Monday, August 29, 2011

There's the door.

Yeah its been months. I know. But I'm in such a raging angry mood right now that I just had to type for a while.
Errrr. I'm so done with people. So annoyed right now that I don't even know where to start.

I'm done with you, for thinking you are better than me; I'm done with you, for thinking you can walk over me because I'm me; I'm done with you, for using me; I'm done with you, for only coming to me when you need to talk but NEVER is there for me; I'm done with you, who is too good to be around me; I'm done with you, who is just plain rude; I'm done with you for wanting all the attention; I'm done with ALL OF YOU, for your lack of common sense; And for real...I'm done with you for being...well...what I kept trying to not see.

I am one messed up person.
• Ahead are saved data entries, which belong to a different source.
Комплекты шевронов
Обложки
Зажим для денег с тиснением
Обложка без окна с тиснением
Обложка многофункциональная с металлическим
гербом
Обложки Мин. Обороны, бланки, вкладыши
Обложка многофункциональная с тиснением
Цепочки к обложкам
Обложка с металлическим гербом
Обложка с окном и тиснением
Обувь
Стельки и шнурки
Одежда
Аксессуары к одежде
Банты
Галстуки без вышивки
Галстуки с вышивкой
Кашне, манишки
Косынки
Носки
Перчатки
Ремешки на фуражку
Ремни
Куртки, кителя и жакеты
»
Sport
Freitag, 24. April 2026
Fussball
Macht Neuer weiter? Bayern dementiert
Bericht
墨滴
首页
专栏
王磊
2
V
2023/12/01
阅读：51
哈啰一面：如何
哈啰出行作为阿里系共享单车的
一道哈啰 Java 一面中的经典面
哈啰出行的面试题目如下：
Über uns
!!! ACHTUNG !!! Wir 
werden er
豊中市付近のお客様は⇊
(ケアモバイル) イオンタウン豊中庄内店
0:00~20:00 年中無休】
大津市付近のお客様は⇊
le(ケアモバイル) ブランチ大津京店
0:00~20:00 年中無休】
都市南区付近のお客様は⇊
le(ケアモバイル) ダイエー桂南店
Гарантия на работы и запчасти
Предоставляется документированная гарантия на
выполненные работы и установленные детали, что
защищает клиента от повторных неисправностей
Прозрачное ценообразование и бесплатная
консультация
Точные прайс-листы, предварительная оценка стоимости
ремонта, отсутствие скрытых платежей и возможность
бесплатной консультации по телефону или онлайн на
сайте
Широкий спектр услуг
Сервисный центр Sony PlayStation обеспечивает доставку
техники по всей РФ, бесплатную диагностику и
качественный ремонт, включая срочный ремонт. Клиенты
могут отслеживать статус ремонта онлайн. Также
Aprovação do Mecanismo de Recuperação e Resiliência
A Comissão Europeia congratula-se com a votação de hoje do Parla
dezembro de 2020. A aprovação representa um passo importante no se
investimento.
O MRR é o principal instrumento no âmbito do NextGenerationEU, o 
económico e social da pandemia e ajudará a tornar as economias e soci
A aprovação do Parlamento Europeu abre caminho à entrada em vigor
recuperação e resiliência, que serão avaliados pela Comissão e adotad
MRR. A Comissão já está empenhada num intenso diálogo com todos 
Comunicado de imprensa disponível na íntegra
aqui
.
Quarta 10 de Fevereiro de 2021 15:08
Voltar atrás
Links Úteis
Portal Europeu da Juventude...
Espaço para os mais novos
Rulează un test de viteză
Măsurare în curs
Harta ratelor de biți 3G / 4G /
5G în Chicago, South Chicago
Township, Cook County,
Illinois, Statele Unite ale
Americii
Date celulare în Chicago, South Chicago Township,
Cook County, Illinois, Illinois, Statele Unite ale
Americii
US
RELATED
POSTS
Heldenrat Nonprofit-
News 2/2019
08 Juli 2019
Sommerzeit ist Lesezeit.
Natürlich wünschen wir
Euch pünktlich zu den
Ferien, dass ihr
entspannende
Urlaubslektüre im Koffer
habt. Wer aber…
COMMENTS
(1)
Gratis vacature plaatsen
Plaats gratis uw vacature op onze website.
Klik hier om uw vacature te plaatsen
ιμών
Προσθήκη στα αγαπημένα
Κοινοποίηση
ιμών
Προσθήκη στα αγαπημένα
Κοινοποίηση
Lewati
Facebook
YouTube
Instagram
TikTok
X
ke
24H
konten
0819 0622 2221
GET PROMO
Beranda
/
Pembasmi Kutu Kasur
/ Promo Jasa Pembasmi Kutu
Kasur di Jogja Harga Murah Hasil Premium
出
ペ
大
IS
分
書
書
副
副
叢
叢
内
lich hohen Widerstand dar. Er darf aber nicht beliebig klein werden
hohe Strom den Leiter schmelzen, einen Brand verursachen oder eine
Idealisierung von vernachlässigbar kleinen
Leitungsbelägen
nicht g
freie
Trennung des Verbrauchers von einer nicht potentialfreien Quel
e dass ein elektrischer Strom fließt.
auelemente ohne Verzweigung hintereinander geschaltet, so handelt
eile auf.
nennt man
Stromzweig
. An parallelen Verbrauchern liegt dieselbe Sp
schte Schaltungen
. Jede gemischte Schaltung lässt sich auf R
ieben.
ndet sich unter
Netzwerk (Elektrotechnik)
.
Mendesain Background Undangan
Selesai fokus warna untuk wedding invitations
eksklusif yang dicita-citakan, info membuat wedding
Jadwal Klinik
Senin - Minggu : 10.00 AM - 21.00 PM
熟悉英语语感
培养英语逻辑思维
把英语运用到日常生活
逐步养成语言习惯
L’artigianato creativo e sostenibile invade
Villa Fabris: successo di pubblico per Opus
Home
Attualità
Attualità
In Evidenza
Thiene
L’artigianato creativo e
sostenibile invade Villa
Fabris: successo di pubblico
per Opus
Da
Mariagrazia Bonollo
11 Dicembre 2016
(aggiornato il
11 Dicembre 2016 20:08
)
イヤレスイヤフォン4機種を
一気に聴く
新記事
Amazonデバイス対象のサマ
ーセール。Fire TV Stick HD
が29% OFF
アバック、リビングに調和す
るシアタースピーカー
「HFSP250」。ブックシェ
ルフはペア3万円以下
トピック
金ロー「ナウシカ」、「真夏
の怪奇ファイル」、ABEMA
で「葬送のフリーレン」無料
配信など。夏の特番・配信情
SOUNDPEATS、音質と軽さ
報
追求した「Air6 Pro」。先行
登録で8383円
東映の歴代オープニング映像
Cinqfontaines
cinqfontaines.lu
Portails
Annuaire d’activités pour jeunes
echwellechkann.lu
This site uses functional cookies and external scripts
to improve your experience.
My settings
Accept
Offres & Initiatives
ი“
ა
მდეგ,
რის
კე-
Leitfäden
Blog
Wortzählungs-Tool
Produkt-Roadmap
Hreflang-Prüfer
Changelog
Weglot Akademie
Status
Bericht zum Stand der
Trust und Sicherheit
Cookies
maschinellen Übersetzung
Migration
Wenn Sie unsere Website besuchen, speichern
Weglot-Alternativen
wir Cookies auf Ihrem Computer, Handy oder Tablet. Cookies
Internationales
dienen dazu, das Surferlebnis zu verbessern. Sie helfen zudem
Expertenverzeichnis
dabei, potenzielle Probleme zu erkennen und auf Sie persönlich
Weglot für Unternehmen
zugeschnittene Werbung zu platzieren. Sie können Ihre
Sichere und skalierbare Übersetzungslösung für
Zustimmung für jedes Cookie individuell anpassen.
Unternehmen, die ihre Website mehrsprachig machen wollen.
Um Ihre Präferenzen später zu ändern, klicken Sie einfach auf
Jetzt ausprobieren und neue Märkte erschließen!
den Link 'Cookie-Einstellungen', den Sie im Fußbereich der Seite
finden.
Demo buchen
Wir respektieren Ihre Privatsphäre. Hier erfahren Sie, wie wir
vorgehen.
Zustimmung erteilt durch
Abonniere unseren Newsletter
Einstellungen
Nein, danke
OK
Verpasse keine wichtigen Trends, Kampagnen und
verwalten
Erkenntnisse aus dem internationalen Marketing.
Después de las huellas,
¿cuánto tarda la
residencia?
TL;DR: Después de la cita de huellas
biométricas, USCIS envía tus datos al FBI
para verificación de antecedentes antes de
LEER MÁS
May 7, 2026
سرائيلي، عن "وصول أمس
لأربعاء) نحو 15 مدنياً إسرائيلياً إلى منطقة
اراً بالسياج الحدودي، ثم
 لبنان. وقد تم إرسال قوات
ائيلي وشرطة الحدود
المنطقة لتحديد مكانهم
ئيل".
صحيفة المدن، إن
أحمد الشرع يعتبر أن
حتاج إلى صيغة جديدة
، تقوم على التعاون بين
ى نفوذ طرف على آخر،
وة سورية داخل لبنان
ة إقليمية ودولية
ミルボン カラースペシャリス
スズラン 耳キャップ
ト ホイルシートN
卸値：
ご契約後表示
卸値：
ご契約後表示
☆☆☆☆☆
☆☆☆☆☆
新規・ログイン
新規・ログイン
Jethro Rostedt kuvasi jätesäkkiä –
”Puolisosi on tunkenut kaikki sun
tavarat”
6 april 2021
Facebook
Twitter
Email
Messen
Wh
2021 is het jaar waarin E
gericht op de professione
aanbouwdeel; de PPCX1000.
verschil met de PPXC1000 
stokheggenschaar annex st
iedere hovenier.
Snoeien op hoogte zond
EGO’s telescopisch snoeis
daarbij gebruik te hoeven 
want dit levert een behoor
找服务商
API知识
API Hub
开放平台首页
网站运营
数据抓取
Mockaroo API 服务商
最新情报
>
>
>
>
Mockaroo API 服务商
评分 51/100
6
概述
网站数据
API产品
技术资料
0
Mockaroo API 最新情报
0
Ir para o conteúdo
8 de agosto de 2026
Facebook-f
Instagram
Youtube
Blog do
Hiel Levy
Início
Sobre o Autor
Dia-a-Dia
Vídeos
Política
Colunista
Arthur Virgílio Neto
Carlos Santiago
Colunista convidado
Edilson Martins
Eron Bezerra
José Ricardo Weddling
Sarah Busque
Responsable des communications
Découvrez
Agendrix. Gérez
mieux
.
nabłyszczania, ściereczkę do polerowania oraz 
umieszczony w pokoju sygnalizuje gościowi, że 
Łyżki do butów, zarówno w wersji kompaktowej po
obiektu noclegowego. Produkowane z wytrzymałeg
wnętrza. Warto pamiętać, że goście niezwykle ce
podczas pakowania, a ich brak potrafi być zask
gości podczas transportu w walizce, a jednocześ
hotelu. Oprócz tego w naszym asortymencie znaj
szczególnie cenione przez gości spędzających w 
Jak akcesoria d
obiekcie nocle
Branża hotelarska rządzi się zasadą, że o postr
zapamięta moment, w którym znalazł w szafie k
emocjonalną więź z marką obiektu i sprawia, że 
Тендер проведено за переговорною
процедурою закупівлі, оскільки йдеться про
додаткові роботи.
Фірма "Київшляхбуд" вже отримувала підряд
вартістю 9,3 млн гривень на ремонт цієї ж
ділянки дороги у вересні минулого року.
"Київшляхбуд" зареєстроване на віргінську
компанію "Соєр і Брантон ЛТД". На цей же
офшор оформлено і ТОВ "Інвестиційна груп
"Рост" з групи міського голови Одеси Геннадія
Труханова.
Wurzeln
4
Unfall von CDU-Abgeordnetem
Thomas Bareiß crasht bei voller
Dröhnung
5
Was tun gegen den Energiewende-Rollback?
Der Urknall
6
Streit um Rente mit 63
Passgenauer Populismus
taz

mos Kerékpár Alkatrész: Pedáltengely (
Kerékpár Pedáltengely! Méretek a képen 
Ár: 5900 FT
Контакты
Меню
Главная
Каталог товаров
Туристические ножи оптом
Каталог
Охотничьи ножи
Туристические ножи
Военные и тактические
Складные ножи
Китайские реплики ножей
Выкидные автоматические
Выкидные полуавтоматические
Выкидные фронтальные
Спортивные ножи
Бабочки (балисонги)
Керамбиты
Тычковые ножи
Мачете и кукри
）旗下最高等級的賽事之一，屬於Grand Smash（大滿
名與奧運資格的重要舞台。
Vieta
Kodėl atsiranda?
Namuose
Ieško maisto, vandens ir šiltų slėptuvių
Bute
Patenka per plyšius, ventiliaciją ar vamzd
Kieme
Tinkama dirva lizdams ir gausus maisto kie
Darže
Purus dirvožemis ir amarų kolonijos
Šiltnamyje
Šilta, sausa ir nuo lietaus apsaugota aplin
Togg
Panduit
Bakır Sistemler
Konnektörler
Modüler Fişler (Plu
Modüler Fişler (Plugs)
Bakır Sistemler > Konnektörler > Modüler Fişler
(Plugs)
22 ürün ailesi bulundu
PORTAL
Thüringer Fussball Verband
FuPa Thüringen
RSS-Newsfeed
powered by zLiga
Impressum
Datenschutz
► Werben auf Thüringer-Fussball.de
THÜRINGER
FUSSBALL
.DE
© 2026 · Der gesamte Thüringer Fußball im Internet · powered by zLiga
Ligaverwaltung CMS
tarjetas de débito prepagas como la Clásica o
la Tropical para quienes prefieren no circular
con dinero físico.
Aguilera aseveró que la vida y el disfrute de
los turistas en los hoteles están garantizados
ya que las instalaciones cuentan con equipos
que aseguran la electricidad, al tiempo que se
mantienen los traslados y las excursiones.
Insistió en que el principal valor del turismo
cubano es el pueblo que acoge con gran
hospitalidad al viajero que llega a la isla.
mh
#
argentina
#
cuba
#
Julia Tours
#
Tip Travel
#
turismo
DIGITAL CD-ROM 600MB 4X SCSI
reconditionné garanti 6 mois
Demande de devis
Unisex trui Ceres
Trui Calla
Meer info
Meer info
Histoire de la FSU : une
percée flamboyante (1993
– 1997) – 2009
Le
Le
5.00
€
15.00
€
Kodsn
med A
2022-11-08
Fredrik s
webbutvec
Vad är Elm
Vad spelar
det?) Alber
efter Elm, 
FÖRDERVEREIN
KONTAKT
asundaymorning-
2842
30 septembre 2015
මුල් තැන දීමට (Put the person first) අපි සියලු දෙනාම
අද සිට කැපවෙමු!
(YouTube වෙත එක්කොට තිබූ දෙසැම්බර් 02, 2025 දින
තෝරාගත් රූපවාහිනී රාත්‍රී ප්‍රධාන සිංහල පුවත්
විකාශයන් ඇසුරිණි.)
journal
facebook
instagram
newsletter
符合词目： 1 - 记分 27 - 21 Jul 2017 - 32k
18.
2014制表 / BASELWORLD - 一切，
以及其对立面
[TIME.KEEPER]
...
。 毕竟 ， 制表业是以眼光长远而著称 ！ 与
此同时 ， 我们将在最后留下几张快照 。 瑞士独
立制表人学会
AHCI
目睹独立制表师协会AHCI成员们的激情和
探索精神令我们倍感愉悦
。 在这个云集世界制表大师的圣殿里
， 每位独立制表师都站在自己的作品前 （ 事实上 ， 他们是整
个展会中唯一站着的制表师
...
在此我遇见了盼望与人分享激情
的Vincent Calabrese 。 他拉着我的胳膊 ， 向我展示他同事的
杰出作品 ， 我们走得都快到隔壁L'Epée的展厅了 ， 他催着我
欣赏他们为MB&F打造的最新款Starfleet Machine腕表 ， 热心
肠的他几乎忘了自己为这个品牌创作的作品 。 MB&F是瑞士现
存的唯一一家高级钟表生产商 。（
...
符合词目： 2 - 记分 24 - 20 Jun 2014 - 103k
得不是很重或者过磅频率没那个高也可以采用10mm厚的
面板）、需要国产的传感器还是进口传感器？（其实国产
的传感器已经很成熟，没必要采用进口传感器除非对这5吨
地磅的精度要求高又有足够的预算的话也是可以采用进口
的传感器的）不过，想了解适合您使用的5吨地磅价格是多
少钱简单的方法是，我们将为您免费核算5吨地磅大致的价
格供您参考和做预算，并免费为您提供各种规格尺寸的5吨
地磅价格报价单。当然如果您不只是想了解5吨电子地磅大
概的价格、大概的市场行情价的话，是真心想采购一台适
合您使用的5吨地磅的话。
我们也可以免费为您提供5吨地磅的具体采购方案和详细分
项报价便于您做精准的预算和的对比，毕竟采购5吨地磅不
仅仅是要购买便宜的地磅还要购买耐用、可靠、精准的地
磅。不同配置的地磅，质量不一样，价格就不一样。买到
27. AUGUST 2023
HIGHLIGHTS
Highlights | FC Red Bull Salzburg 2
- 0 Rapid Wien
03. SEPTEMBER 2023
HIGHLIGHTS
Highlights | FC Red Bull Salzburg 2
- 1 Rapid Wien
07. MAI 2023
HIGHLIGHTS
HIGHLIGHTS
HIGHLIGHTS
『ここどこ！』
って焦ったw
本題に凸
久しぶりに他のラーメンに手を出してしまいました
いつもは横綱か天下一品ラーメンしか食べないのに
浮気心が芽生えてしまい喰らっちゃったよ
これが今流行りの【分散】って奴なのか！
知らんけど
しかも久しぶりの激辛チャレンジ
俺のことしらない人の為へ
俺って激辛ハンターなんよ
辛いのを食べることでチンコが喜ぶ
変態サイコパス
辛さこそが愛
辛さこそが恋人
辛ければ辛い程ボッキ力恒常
Really I know how much I screw up and I know how much I hurt people I don't want to hurt and how I have a lot of lessons to learn. Just because I was home schooled doesn't mean I'm STUPID. And if you think that, then that is your prerogative so get off my blog.

But you know what I know I am above all that? Loyal. I am the most loyal person you will ever meet. I will never abandon people and I will never purposely hurt people. I will always stand by you and try to see the good in you no matter what. It has screwed me over tons of times and I have been taken advantage of tons of times, but I wouldn't change it for the world. My only hope has been that I would find someone or some people who would be able to be the same for me. I thought I had it in you, ma'am, but I was made a fool of.

You were my best friend and I would have done anything for you. You were more than that you were my sister. You and your life is so messed up that sometimes I didn't know what to do that would be best for you but I sure as heck tried. You kept a wall up and I knew it...it hurt a little that you would never let me completely in. If there was something I could have done to break that wall I would have but I know it is there between you and everyone so I never took it personally. I tried to not butt in and put my two cents in unless you asked, and I tried to give you the space you needed. Sorry I have a busy life...sometimes when you wanted to hang out I couldn't but it was the same for you. But you could have called me at freaking 3 a.m. needing me to come talk and I would have. I would have done anything for you, because I saw what you couldn't see in yourself and I loved you dearly. I knew you had a lot of 'baggage' but I tried to over look it. I never would have thought in a hundred years you would just shove me out the door like you did. Well you know what? Forget you. I don't need you or your 'woe as me' life.

I wish so bad I could vent about more on this blog. But the people who I wish I could vent about don't really deserve it...its just my frustrations.

It's time for me to stop putting so much faith in people I suppose. I mean, I have this amazing boyfriend who I know is not ever going to leave and this awesome family who will always be there....what else do I need? Maybe I need to not get so caught up in "friends" who just want to use me for the here and now. Ok bed time.